Munster also noted that the company’s Cybercab is “on schedule for volume production in 2026,” while its Optimus humanoid robot “is still early.”

The Worst ‘Is In The Rearview Mirror’

Wedbush analyst Dan Ives was upbeat about the company’s third-quarter results, saying that “the worst is in the rearview mirror,” while appearing on CNBC’s “Closing Bell.”

Ives said that Tesla has entered what he called its “most important chapter of growth ever, the autonomous and robotics future.” He called this the company’s “golden chapter.”

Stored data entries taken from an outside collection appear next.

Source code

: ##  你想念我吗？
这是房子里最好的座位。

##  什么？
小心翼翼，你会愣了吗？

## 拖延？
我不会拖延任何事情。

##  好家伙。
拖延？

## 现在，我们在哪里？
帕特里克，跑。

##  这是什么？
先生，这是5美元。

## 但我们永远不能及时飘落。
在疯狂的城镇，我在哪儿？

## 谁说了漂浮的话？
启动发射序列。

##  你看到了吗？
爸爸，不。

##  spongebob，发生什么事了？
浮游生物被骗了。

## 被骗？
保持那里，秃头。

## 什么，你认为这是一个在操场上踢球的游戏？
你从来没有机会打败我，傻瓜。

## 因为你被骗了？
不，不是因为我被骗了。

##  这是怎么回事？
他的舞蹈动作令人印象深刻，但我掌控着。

He described Tesla as a “physical AI play,” comparing it with NVIDIA Corp. (NASDAQ:NVDA), and said that “Tesla continues to be the most undervalued AI name.” He also said that the company would own 80% of the global autonomous market, while projecting a market capitalization of “$3 trillion by the end of next year.”

Given its current market capitalization of $1.38 trillion, Ives essentially expects the stock to more than double over the next 12 to 15 months.

Stock Unlikely To Break Out During ‘This Quarter’

Fund manager Bryn Talkington, the managing partner at Requisite Capital Management, took a more measured approach to the stock while appearing on CNBC’s “Closing Bell” alongside Ives.

She said that she would add to her position in the company “around $390,” 11% below where the stock currently trades at $438.97, while adding that she doesn’t “see this quarter being the quarter that it breaks out.”

Talkington, however, praised the company’s advances in autonomous technology, highlighting its safety standards while noting that “using the autopilot, there was one crash every 6.3 million miles,” as opposed to regular cars, which she said experience a crash every 700,000 miles. “So, that’s incredible,” she said.

Tesla Dips After Q3 Results

Tesla released its third-quarter earnings on Wednesday after the markets closed, reporting $28.09 billion in revenue, up 12% year-over-year and ahead of consensus estimates at $26.23 billion.

Earnings during the quarter were $0.50 per share, which, however, missed the Street’s estimate of $0.54 per share, marking its fourth consecutive miss.

Tesla shares were down 0.82% on Wednesday, closing at $438.97, and are down 3.05% overnight following its earnings announcement.